|
Post by Savoir Faire-Demogague in NJ on Feb 6, 2012 7:08:14 GMT -5
The Court That Broke Jersey www.city-journal.org/2012/22_1_nj-supreme-court.html#.Ty-2ErWgeKU.facebookArticle is lengthy, I only included a small portion of it, click link for full text The state’s activist judiciary has forced taxpayers to finance unprecedented educational and housing regimes. Squelching rumors this past fall of a presidential run, New Jersey governor Chris Christie observed that he had lots more to do to fix a “broken” state. He wasn’t kidding: though already the nation’s most heavily taxed state, New Jersey can balance its budget only by ignoring billions of dollars in employee pension liabilities and by slashing aid to struggling local governments. Christie has pushed through reforms that cut spending and cap property-tax increases. But he has only begun to grapple with an institution that bears much of the responsibility for the state’s fiscal woes: the New Jersey Supreme Court. For half a century now, New Jersey has been home to the most activist state appellate court in America. Lauded by proponents of “living” constitutions who urge courts to make policy instead of interpret the law as written, the New Jersey Supreme Court has profoundly transformed the Garden State by seizing control of school funding, hijacking zoning powers from towns and cities to increase subsidized housing, and nullifying taxpayer protections in the state constitution.

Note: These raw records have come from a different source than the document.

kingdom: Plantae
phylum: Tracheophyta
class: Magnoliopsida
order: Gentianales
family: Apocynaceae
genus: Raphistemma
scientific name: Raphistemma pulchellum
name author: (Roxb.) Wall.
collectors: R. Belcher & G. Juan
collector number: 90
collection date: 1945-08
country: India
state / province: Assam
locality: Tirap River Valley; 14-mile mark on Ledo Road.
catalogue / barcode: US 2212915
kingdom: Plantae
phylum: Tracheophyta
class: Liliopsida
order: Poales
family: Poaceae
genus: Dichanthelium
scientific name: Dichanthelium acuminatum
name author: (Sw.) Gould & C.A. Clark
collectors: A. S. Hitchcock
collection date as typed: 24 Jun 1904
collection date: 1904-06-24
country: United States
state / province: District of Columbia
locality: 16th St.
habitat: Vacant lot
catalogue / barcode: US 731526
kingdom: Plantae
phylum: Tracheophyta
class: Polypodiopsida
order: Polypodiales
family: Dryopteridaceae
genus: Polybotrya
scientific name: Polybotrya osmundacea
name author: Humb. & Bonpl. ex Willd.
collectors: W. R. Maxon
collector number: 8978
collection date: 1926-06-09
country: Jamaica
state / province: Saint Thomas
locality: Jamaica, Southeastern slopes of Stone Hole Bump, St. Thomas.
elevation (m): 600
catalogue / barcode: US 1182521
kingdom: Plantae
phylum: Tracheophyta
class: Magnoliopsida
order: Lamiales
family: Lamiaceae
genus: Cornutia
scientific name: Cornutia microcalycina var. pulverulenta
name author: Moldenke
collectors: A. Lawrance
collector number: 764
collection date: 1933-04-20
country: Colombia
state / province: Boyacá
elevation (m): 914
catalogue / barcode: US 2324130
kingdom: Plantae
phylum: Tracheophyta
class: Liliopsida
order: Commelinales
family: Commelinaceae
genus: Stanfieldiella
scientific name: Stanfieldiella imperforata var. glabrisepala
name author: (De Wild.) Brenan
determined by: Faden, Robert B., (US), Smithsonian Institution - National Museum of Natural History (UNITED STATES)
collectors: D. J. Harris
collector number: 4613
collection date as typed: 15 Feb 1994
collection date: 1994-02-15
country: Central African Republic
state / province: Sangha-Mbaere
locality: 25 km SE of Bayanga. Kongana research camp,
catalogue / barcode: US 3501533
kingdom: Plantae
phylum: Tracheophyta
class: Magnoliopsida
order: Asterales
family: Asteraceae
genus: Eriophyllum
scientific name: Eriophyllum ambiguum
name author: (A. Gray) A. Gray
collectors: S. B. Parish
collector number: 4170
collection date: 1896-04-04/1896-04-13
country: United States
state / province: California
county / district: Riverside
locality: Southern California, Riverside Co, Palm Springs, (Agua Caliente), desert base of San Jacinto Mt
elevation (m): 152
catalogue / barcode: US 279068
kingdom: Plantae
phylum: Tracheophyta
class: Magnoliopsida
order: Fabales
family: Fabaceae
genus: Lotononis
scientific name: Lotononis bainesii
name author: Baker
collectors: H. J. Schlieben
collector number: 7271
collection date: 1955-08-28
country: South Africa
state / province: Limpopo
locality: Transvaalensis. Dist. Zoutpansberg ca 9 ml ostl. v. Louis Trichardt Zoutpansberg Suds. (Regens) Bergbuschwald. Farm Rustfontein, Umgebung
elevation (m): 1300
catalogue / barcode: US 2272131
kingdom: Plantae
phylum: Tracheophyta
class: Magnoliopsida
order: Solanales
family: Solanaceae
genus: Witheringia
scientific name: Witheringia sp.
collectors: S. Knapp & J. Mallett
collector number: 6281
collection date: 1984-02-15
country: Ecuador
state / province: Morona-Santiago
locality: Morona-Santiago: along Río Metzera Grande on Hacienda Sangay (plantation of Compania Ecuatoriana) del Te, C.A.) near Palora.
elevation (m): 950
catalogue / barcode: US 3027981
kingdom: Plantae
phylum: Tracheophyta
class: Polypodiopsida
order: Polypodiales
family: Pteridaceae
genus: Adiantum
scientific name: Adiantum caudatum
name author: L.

Its undemocratic actions have blown apart the state’s finances and led to ill-conceived and ineffective policies. If you want to understand what rule by liberal judges looks like on the state level, you need only look at New Jersey, which is teetering on bankruptcy though it remains one of America’s wealthiest states. In January, Christie nominated two new members to the court, appointments that have the capacity to reshape the seven-member panel. But taming the court won’t be easy, even for the pugnacious Christie, whose initial efforts to reform it met ferocious resistance. “I don’t think the supreme court has any business being involved in setting the budget of the state government,” Christie complained last year. Yet it is involved, extensively—and that must change if Jersey taxpayers are ever to find relief.
|
|
AgeOfEnlightenmentSCP
Distinguished Associate
Joined: Dec 21, 2010 11:59:07 GMT -5
Posts: 31,709
Favorite Drink: Sweetwater 420
|
Post by AgeOfEnlightenmentSCP on Feb 6, 2012 9:14:28 GMT -5
This, by the way, is the reason I am so vehemently opposed to any "Balanced Budget Amendment" to the US Constitution. It is NOT a conservative idea, a conservative idea is to hold Congress accountable. We get a BBA and we will have a Supreme Court ordering tax increases. It will have unintended consequences it's proponents cannot even begin to grasp. We do NOT need to make the budget a Constitutional issue- an issue for the Courts. The power of the purse lies with the House and the process of divided government working it out-- and the voters holding them accountable.